I'm not the biggest fan of the solution in the article; but my biggest problem is that you're using floating points as keys for your hash table.

Fix comparison for floating point? Well, now you're violating the IEEE standard.

Introduce a new 'equality-for-hash-tables' magic function? Well, now you have another special case that contradicts normal equality and doesn't even really have well defined semantics in many cases.

barrkel · on April 2, 2012

I'm not using floating point as keys in my hash table; Russ is.

If you want a hash table with meaningful semantics, you need certain guarantees from your hash and comparison functions. If you're trying to store values that break those comparisons, you either need to change the functions or not store those values.

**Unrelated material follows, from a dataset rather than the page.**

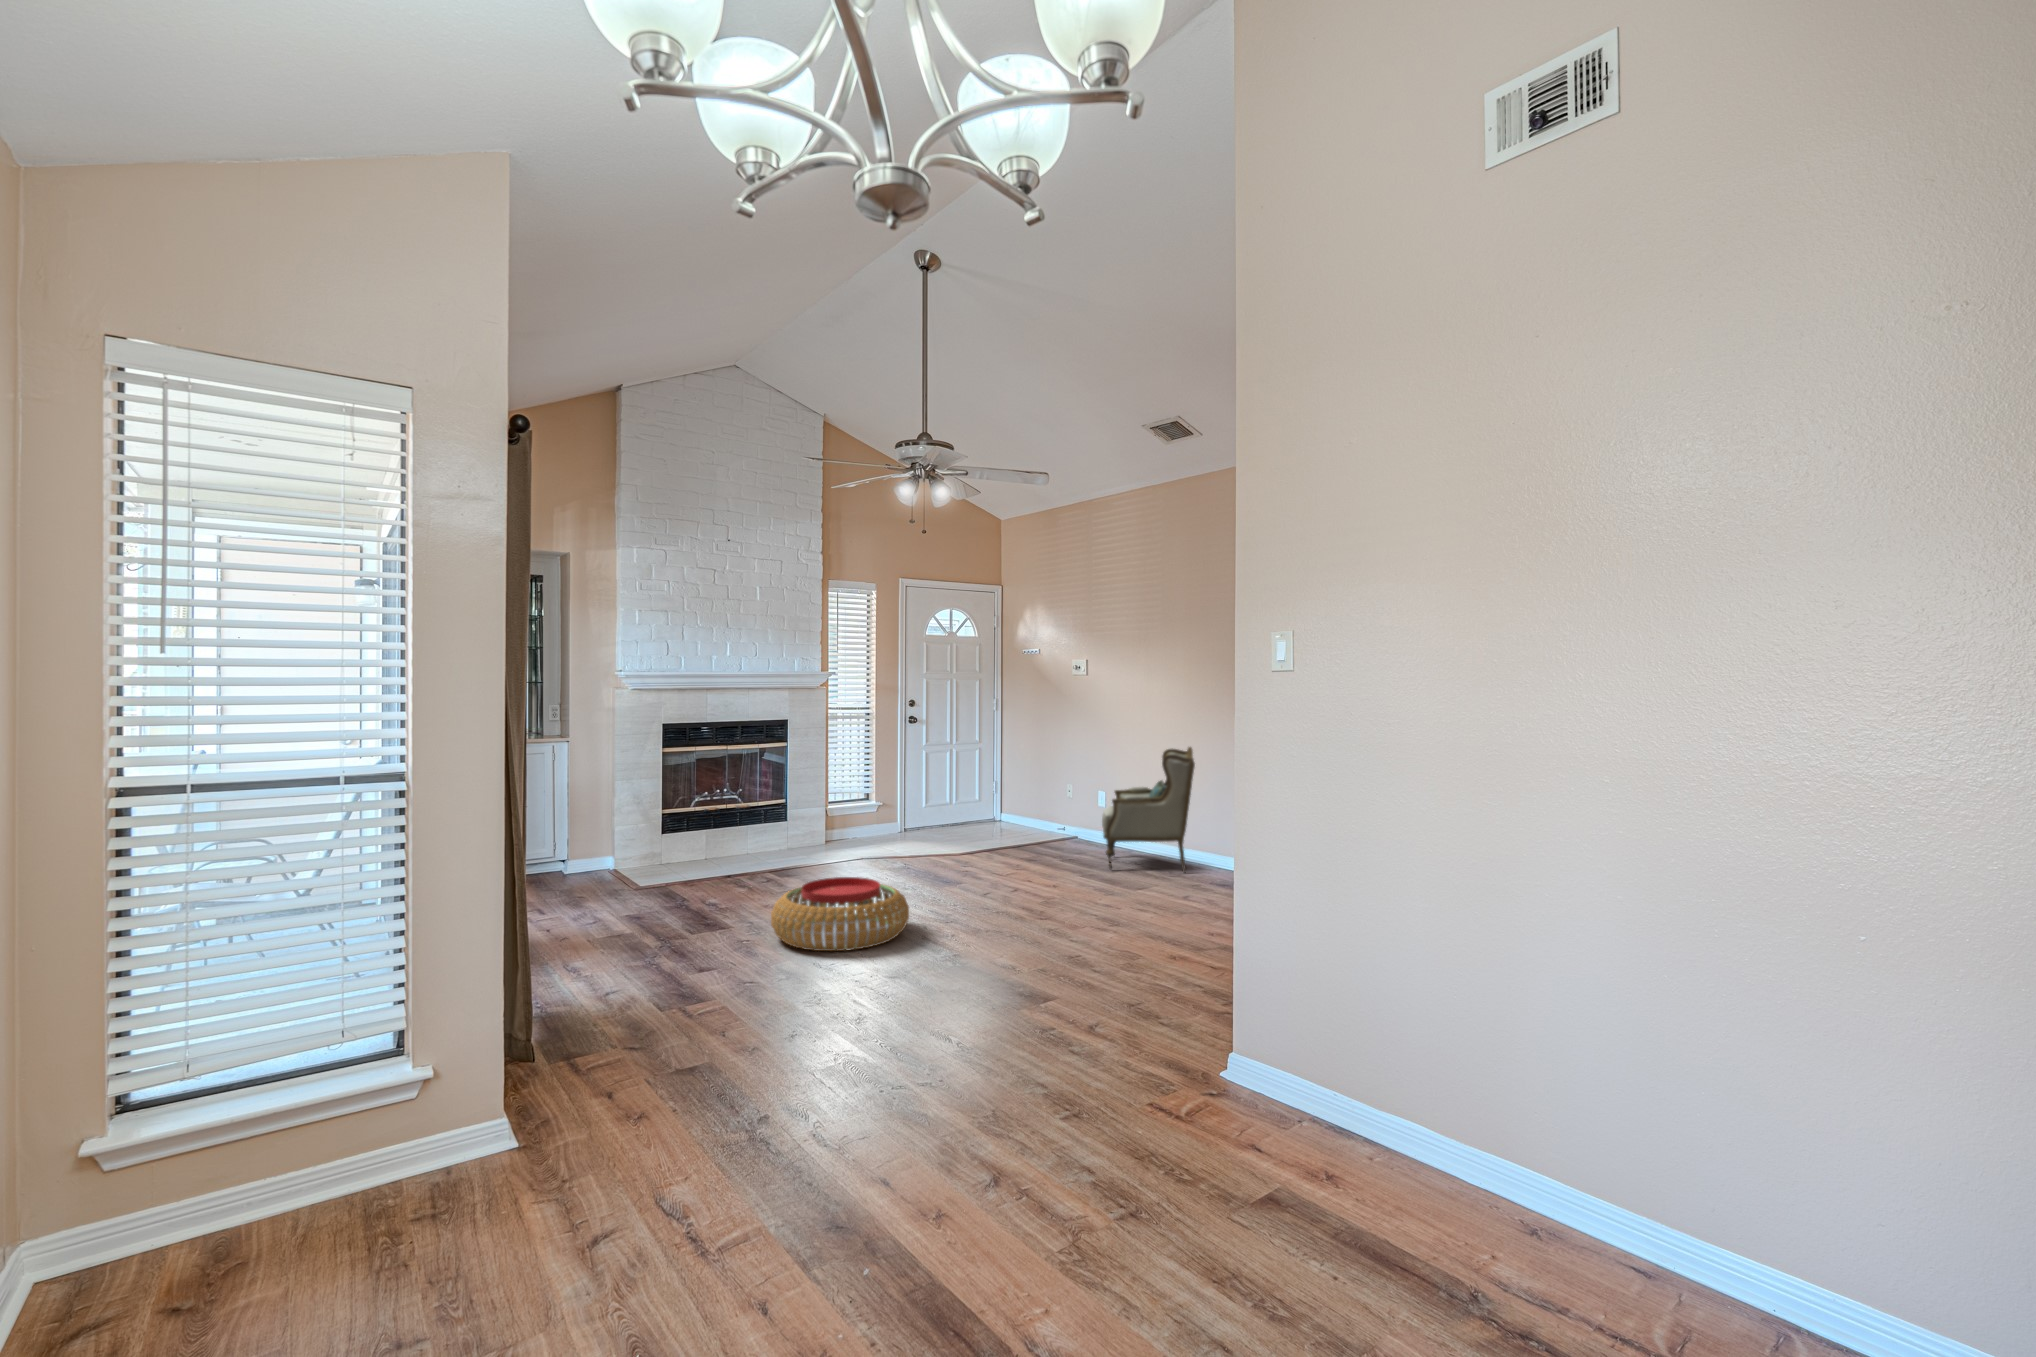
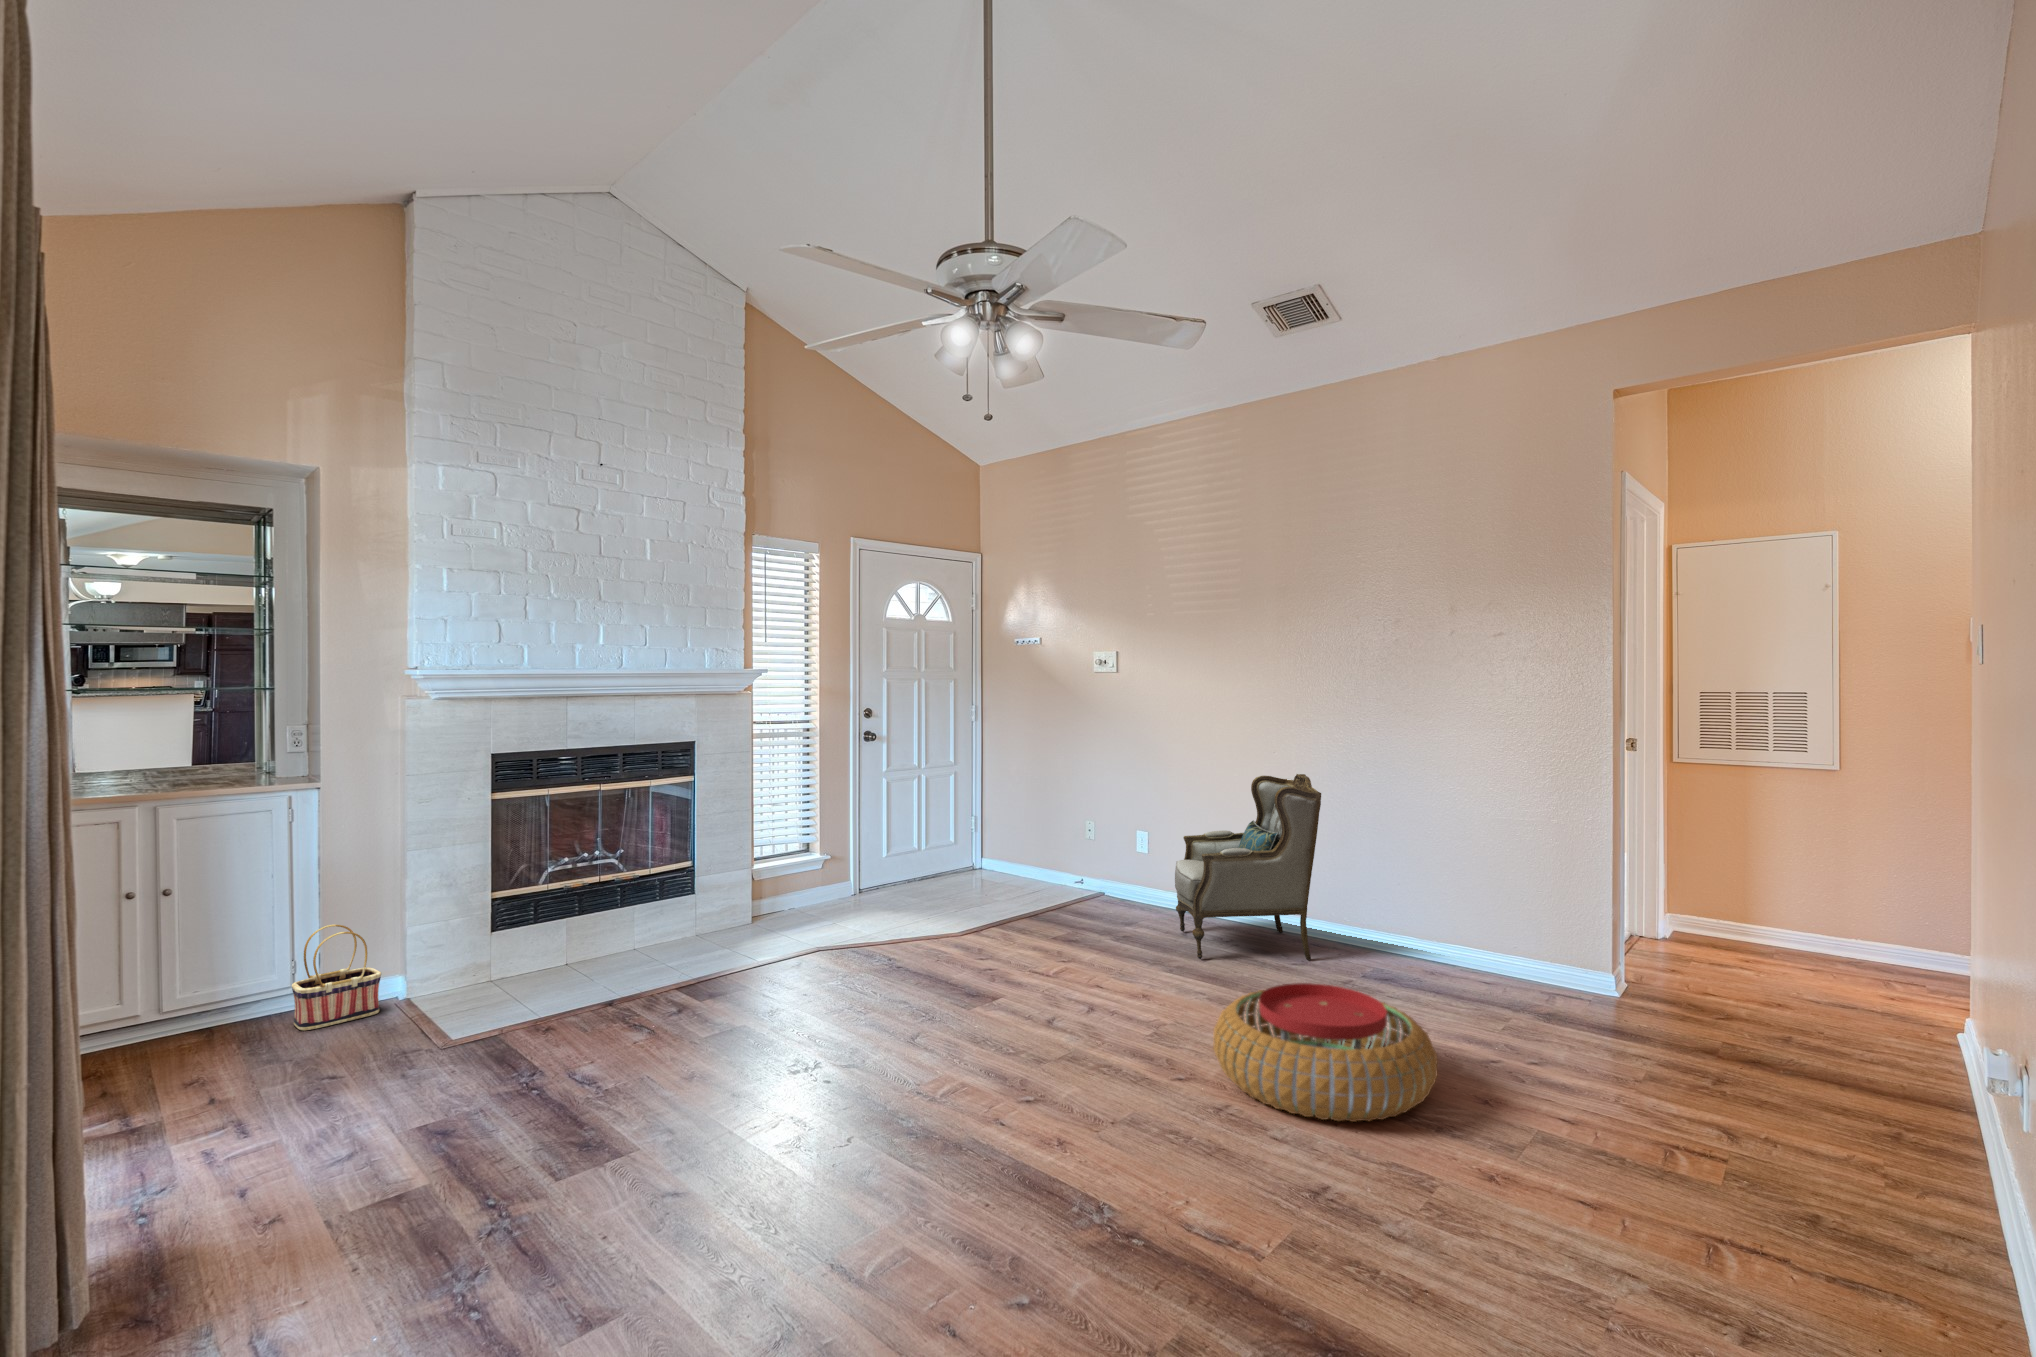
basket: none [554,823,601,881] -> present [292,925,381,1030]
pouf: present [771,877,909,951] -> present [1213,983,1437,1122]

You're advocating not storing those values; fine. But some people will, not even directly; for example, a 'memoize()' function that creates a cache behind the scenes, using a hash table with keys formed from function arguments, whose types may be floats. Here, you do want NaN = NaN; you want hash table rules to be followed; and you don't want a random hash function.

Just saying "sorry, I can't memoize this function" on pedantry grounds isn't good enough.

defrost · on April 2, 2012

What you should be doing, if you're doing numerics, is back up and find out why there's a NaN in the arguments in the first place.

Not all NaN's are created equal, in some contexts you'll want to always raise an exception whenever you see them, and in others you'll want to provide an appropriate closure or limit ... that depends on how you arrived at the Nan in the first place.

For what it's worth, you need to always know your libraries, for any one using Go to hash floats the behaviour is to return random for has( NaN ) :

    // NOTE: Because NaN != NaN, a map can contain any
    // number of (mostly useless) entries keyed with NaNs.
    // To avoid long hash chains, we assign a random number
    // as the hash value for a NaN.
    
    void
    runtime·f32hash(uintptr *h, uintptr s, void *a)
    {
        uintptr hash;
        float32 f;

        USED(s);
        f = *(float32*)a;
        if(f == 0)
                hash = 0;  // +0, -0
        else if(f != f)
                hash = runtime·fastrand1();  // any kind of NaN
        else
                hash = *(uint32*)a;
        *h ^= (*h ^ hash ^ 2860486313U) * 3267000013U;
    }

http://code.google.com/p/go/source/browse/src/pkg/runtime/al...

tantalor · on April 1, 2012

> Since the inputs are identical

They aren't identical because NaN != NaN. That's what "identity" means.